### Text ###

1. English Bay was original known as
‘soft under feet’

English Bay in 1898. Photo: City of Vancouver Archives.

The Coast Salish name for present day English Bay is ‘Ayyulshun’ or ‘soft under feet’. The name “English Bay” pays homage to Captain George Vancouver’s meeting with Spanish explorers Valdez and Galiano.

2. Joe Fortes didn’t intend on coming to Vancouver

Joe’s Beach. Photo: City of Vancouver Archives.

Seraphim “Joe” Fortes (originally from Barbados), intended on traveling to Victoria from Liverpool. The ship foundered and was towed into English Bay where on a whim, decided to stay. He had become an accomplished competitive swimmer during his years in England and as a result, began teaching many of Vancouver’s residents and their children how to swim.

3. Fortes was much more than a swimming instructor

English Bay’s resident lifeguard and swimming instructor was accredited for savings 100s of lives during his time at English Bay. When Fortes died in 1922, he was honoured with the largest public funeral in Vancouver’s history. Thousands of people lined the streets to pay tribute to Joe and in 1926, the citizens of Vancouver subscribed to a memorial drinking fountain in Alexandra Park.

4. You used to have to walk through bushes to access the beach

English Bay in 1914. Photo: City of Vancouver Archives.

They were removed in 1898 as additional sand was added to the beach to allow for more people to enjoy the grounds. Residents began building cottages on the shore this same year.

5. The first bathhouse was built in 1905 and cost $6,000.

English Bay’s original bathhouse. Photo: City of Vancouver Archives.

The original English Bay Bathhouse was made of wood and replaced in 1931. The “new” bathhouse was made of concrete and converted into Vancouver’s first public aquarium in 1939. Once again a bathhouse, the concrete structure is still in use by beachgoers today.

###

» **Exercise brief**
Copy out, word for word, the part of the English Bay text between "1. English Bay" and "Beach. Photo: City of Vancouver Archives.", inclusive.

### Data extract ###

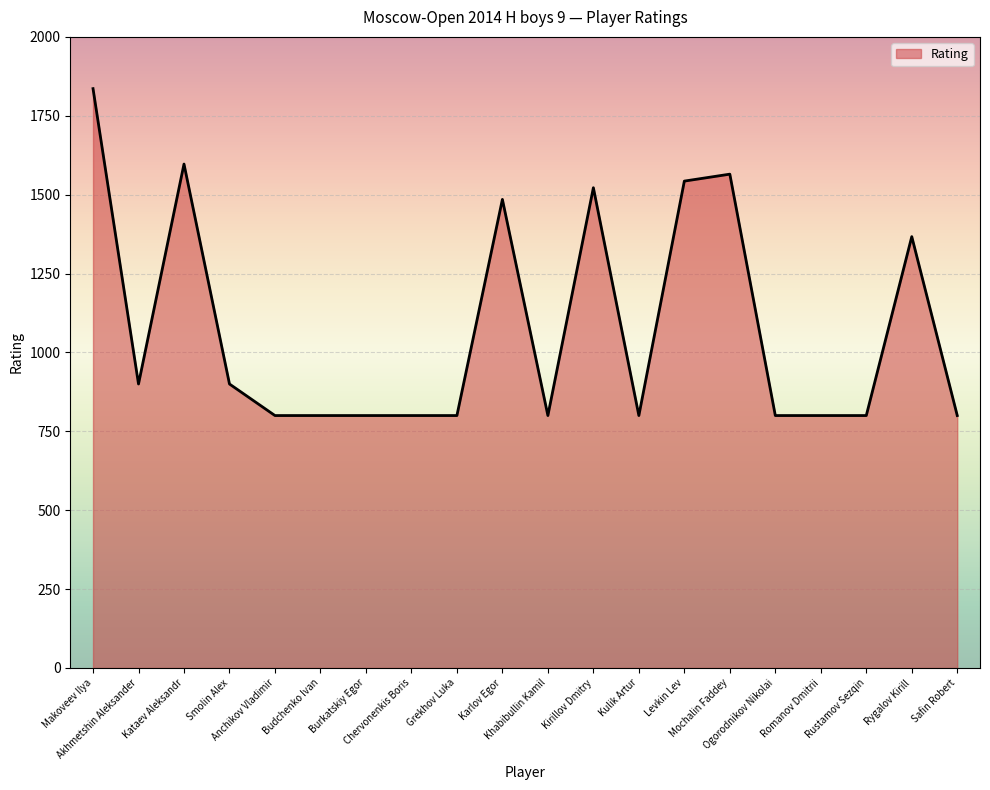

At which category does the data reach its first local valley?

Akhmetshin Aleksander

###

» **Answer box**
1. English Bay was original known as
‘soft under feet’

English Bay in 1898. Photo: City of Vancouver Archives.

The Coast Salish name for present day English Bay is ‘Ayyulshun’ or ‘soft under feet’. The name “English Bay” pays homage to Captain George Vancouver’s meeting with Spanish explorers Valdez and Galiano.

2. Joe Fortes didn’t intend on coming to Vancouver

Joe’s Beach. Photo: City of Vancouver Archives.